Google has your email. Not just GMail users, but major businesses. Google Apps users store the core of their business in Google’s cloud. Even Twitter uses GMail. I got on GMail very early on, back before users could invite each other, before you were given 5, then 20, then 100 invites to bring other people to GMail. I was excited to use it. The interface, the functionality, it was a leap forward from Hotmail, or the webmail app I had been using on my own domain. There was a time when I was excited to see what the search engine giant would do next. But these days, Google, Microsoft, and now Facebook, are all taking the wrong approach to business.
For the early days of monetizing the internet, you could rely on Doubleclick. Then Google Adwords and AdSense came around. Google’s business grew quickly, efficiently combining their search portal data with their advertising data to show potential advertisers that their money was being spent right. Google bought Doubleclick in 2007. Microsoft followed suit, partnering with Yahoo, to provide advertising in their search portals, and other modern frontiers which Google had already pioneered, such as ads in apps.
Microsoft buys Skype, Google creates Google Hangouts. Microsoft releases Lync to enterprise users, Google sells the Chromebox for meetings. Facebook exists, so the ghost town of Google+ and the sad Socl are born. Remember when MapQuest was a thing we all used? Then Google made Google Maps and MapQuest might as well be dead. Now Apple has their own Maps app for the iPad and iPhone, and Microsoft cobbled together Bing Maps. Bing itself only exists so Microsoft could go head-to-head with Google in their primary market. Why!? Why would you try to compete with Google at the thing Google perfected? Don’t get me wrong, I’m actually a Bing user for various reasons, but it was a bold step that is clearly not actually paying off for Microsoft.

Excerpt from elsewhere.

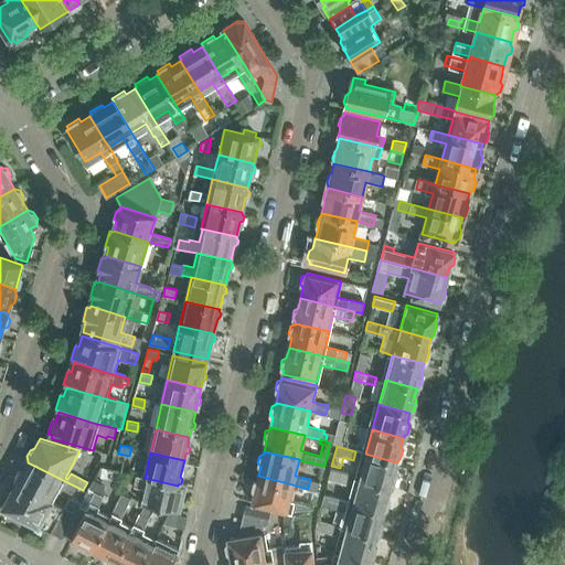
[(365,454),(359,479),(390,488),(390,487),(393,483),(395,476),(394,471),(396,462),(365,454)]
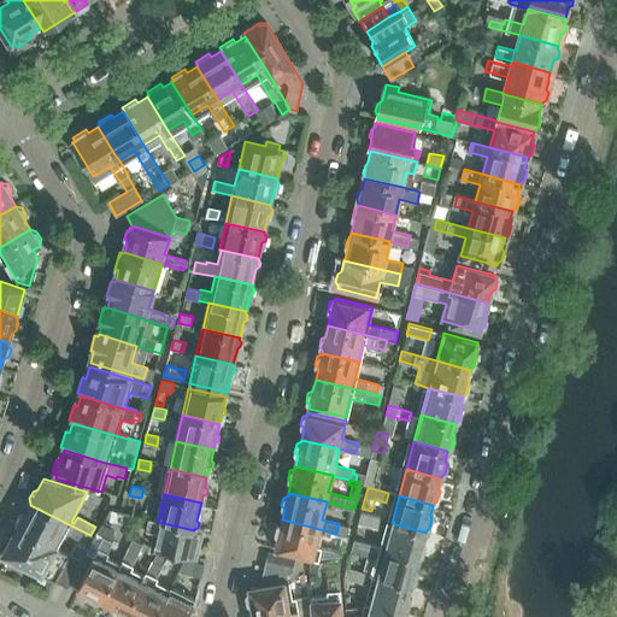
[(78,540),(83,532),(30,505),(29,505),(25,515),(19,516),(16,523),(17,528),(17,529),(56,548),(65,533),(78,540)]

We aren’t even close to done. Hotmail has evolved in to the improved Outlook.com, and both Gmail and Outlook.com offer contact and calendar management from the web. Microsoft tried the smart phone market early, with Windows Mobile. iOS reinvented the market, and Android now dominates. Microsoft has Windows! Google creates ChromeOS. Internet Explorer and Safari are nice, FireFox was everybody’s friend for a long time, but oh, look: here comes Google with the Chrome browser! Google Drive? OneDrive! iCloud! Google is working on the Self-Driving car, Microsoft created Ford Sync, and this week rumors began that Apple could buy Tesla Motors. Microsoft Office dominated the business space for decades, but Microsoft has been forced to create and rebrand “Office Online” since Google Docs is has started to upset the, er… apple… cart. You know what I mean.

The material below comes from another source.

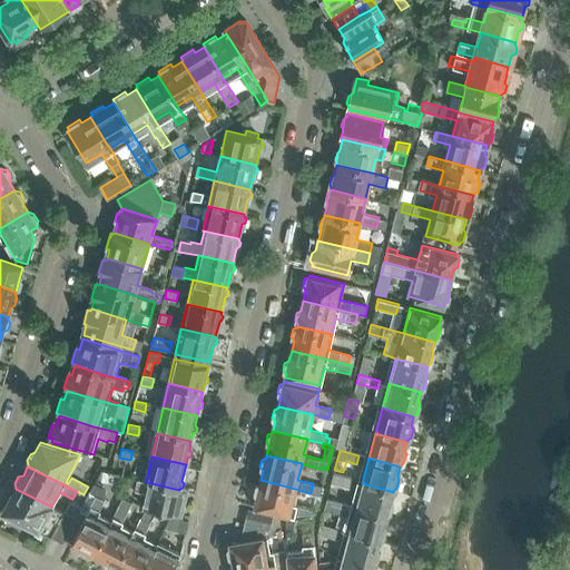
[(353,479),(333,473),(331,484),(350,489),(353,479)]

I predict that this will be the year that Google learns from the Ouya and Gamestick and release their own Android-powered set top box to compete with the Xbox One. Google will promote it as having Access to the Google Play Store and I expect people will go banana’s over the announcement. It’s biggest problem being that very few games in the Play Store were designed to use a controller, so the experience will still be miserable – but, hey, Microsoft has one. And Google has already proven to have the whole multi-media to the TV thing down, a Chromebox or an Android powered home-theater unit that just happens to play games will be a hot seller. Ya’know, like the AppleTV.
My point is: why? Why does everybody look over their fence at what their neighbor is doing and have to do the same thing? As everybody tries to compete in every market the other companies are in, they will begin to spread themselves thin. Could this desire to be involved in everything lead to the eventual demise of these giants? Is there a problem with doing one thing and doing that one thing extremely well? Windows 8 is floundering, Microsoft is undoubtedly going to focus on enterprise under Satya Nadella. But will they have a laser-like focus, or will they, too, pick up a thermostat company in 2014?